## Try it
According to the transcript excerpt on BGP, what does a Facebook DNS server do when it discovers it cannot reach the servers in the data center?

Starting point is 00:25:19 On some level, it feels like it's a bit of a down-the-stack analogy for what happened to me early in my career. My first systems administration job was running a large-scale email system. It was a hobby that I was interested in. I basically bluffed my way into working at a university for a year. Thanks, Chapman. I appreciate that. And it was great, but it was also pretty clear to me that with the rise of things like hosted email, Gmail, and whatnot, it was not going to be the future of what the present day at that point looked like, which was most large companies needed an email administrator. Those jobs were dwindling.
Starting point is 00:25:53 Now, if you want to be an email systems administrator, there are maybe a dozen companies or so that can really use that skill set, and everyone else just outsources that. That said, at those companies, like Google and Microsoft, there are some incredibly gifted email administrators who are phenomenal at understanding every nuance of this. Do you think that that is what we're going to see in the world of running BGP at large scale, where a few companies really need to know how this stuff works, and everyone else just sort of smiles, nods, and rolls with it. Absolutely. We are already there. Because, you know, if I am an end customer and I need BGP because I have two uplinks to two ISPs, that's really easy. I mean, there are a few tricks you should follow. And hopefully, some of the guardrails will be built into network operating systems so
Starting point is 00:26:41 that you will really have to configure explicitly that you want to leak crowds between Verizon and AT&T, which is great fun if you have two low-speed links to both of them and now you're becoming transit between the two, which did happen to Verizon. That's why I'm mentioning them. Sorry, guys. Anyway, if you are a small guy and you just need to up links and maybe do a bit of policy that's easy and that's achievable let's say with some google and paste and throwing spaghetti at the wall and seeing what sticks on the other hand what the large scale providers like for example facebook because we were talking about them are doing is like light years away. It's like comparing me turning on the light bulb and someone running, you know, a nuclear reactor. Yeah, you kind of want the experts running some aspects on that.
Starting point is 00:27:32 Honestly, in my case, you probably want someone more competent flipping the light switch too, but that's why I have IoT devices here that power my lights. It, on the one hand, keeps me from hurting myself, and on the other, leads to a nice seasonal feel because my house is freaking haunted. So, coming back to Facebook. They have these DNS servers all around the world, and they don't want everyone else to freak out when one of these DNS servers goes away. So that's why they're using the same IP address for all the DNS servers sitting anywhere in the world. So the name server for facebook.com is the same worldwide, but it's different machines and they will give you different answers when you ask where is facebook.com. I will get a European answer, you will get a US answer, someone in Asia will get whatever. And so they're using BGP to advertise the DNS servers to the world so that everyone
Starting point is 00:28:27 gets to the closest DNS server. And now it doesn't make sense, right, for the DNS server to say, hey, come to European Facebook if European Facebook tends to be down. So if their DNS server discovers that it cannot reach the servers in the data center, it stops advertising itself with BGP. Why with BGP? Because that's the only thing it can do. That's the only protocol where I can tell you, hey, I know about this prefix.

## Information provided
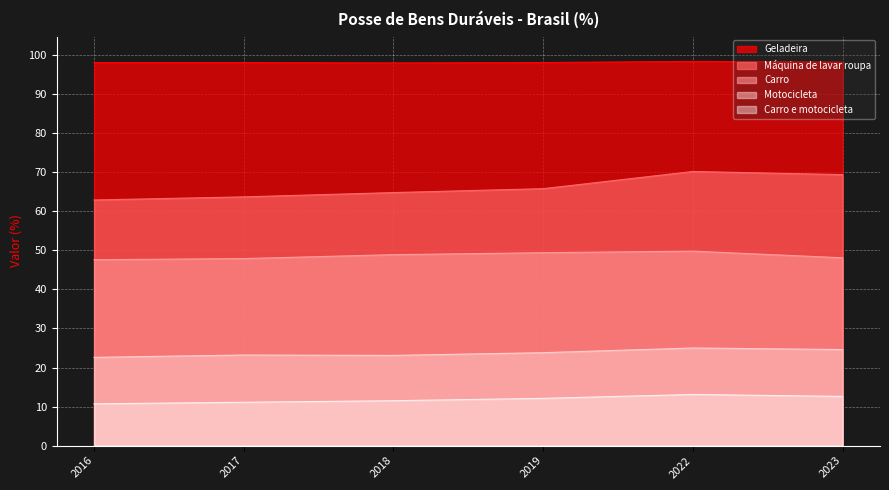

What is the sum of the Carro e motocicleta values at 2019 and 2022?

25.2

## Solution to the exercise
It stops advertising itself with BGP.